例えば、DX(デジタルトランスフォーメーション)、あるいはエンゲージメント、ウェルビーイング、セールスの向上などを、全社的にAIコーチングのテーマにセットしていただくことが可能です。

一例として、「DXに向けたトランジション」は、現在多くの企業が掲げるテーマや課題となっており、コンサルティングファームが注目している領域です。そのようなテーマに対しても、AIコーチングを活用できます。

Panda Training と提携する目的

スライド左側に記載のとおり、「AIコーチング」は、「ChatGPT」の3.5と4.0や、ICF(国際コーチング連盟)という、コーチングの分野で最もクレデンシャルのある組織の認定を取得したトップコーチたちのフィードバックを基にした機械学習モデルを使用して開発されています。

実際のAIコーチングはチャットで行います。チャットで書くほうが、頭で整理し、自己内省をする際にはふさわしいと考えています。TeamsもしくはSlackといった、すでに企業内で使用されているツールを利用するため、導入が非常に簡単です。

先ほどお伝えしたとおり、すでにUniversal PicturesやSAPといった世界的企業が「Pandatron」を導入しています。最近ではBoston Consultingや、欧州最大のコンサルティングファームであるCapgeminiもPanda Training社と契約を交わしたと聞いています。

日々、クライアントの入力データがアノニマス化され、AIがそれを学習して、AIコーチングをさらに優秀にし、クオリティがどんどん向上していきます。このようなところにシリコンバレーの投資家も非常に高い関心を抱き、ファンディングしているのだろうと思っています。

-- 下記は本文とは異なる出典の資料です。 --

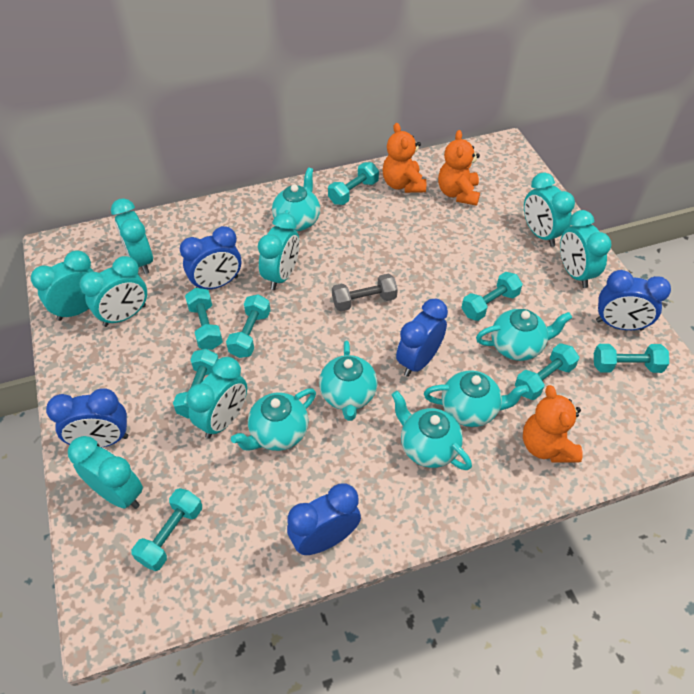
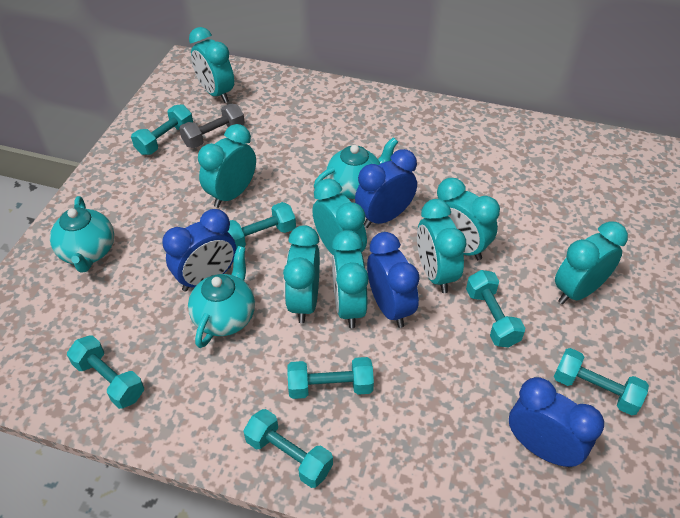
blue clock: 5 -> 4
orange teddy bear: 3 -> 0
turquoise dumbbell: 8 -> 7
turquoise teapot: 6 -> 3

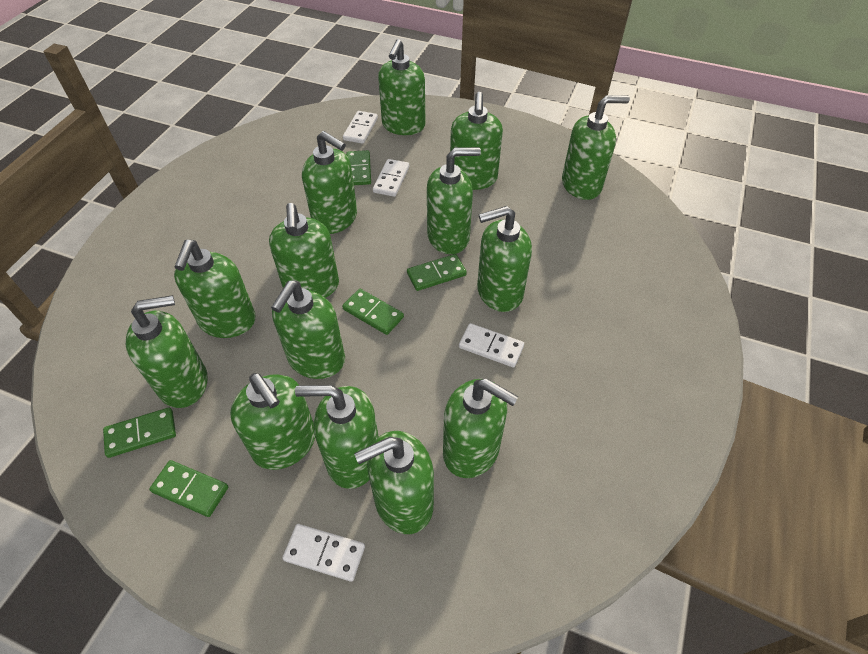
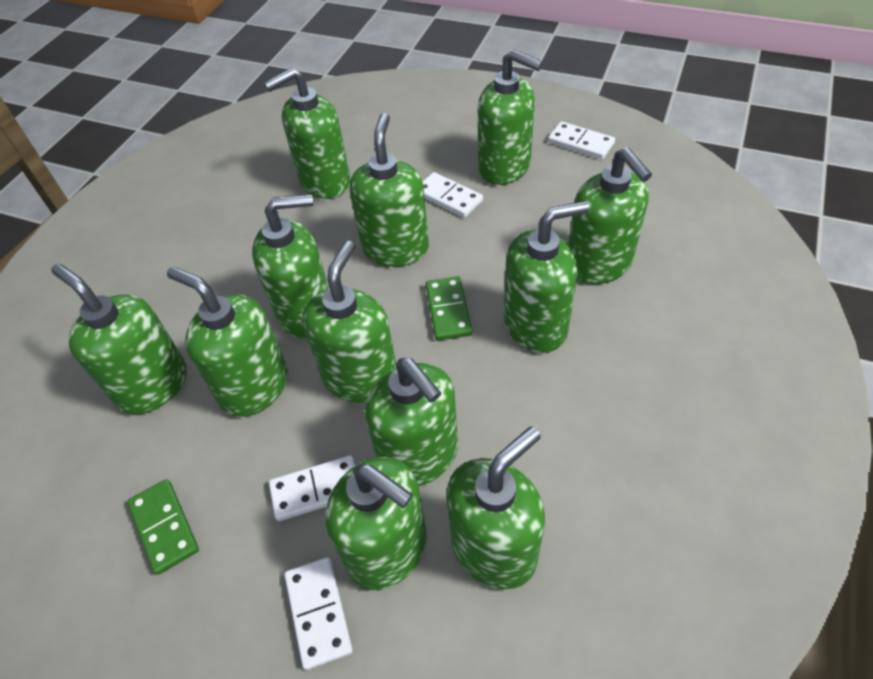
green domino: 5 -> 2
green soap dispenser: 14 -> 12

我々が長年培ってきた組織開発の実績やケース、ネットワーク、ブランドを活用し、AIコーチングを多くの日本の企業に使っていただくことによって、日本企業の組織開発や組織変革をかつてないスピードで進めるご支援をしたいと考えています。

株主優待制度の導入

株主優待制度についてご説明します。日頃からご支援いただいていることへの感謝、そして当社株式の価値向上を目的とし、毎年12月31日現在の株主名簿に記載または記録された、1単元(100株)以上の株式を保有されている株主さまを対象に、「QUOカード」3,000円分を贈呈します。

贈呈の時期は毎年1回、定時株主総会終了後の3月末を予定しており、決議通知と同封して発送したいと考えています。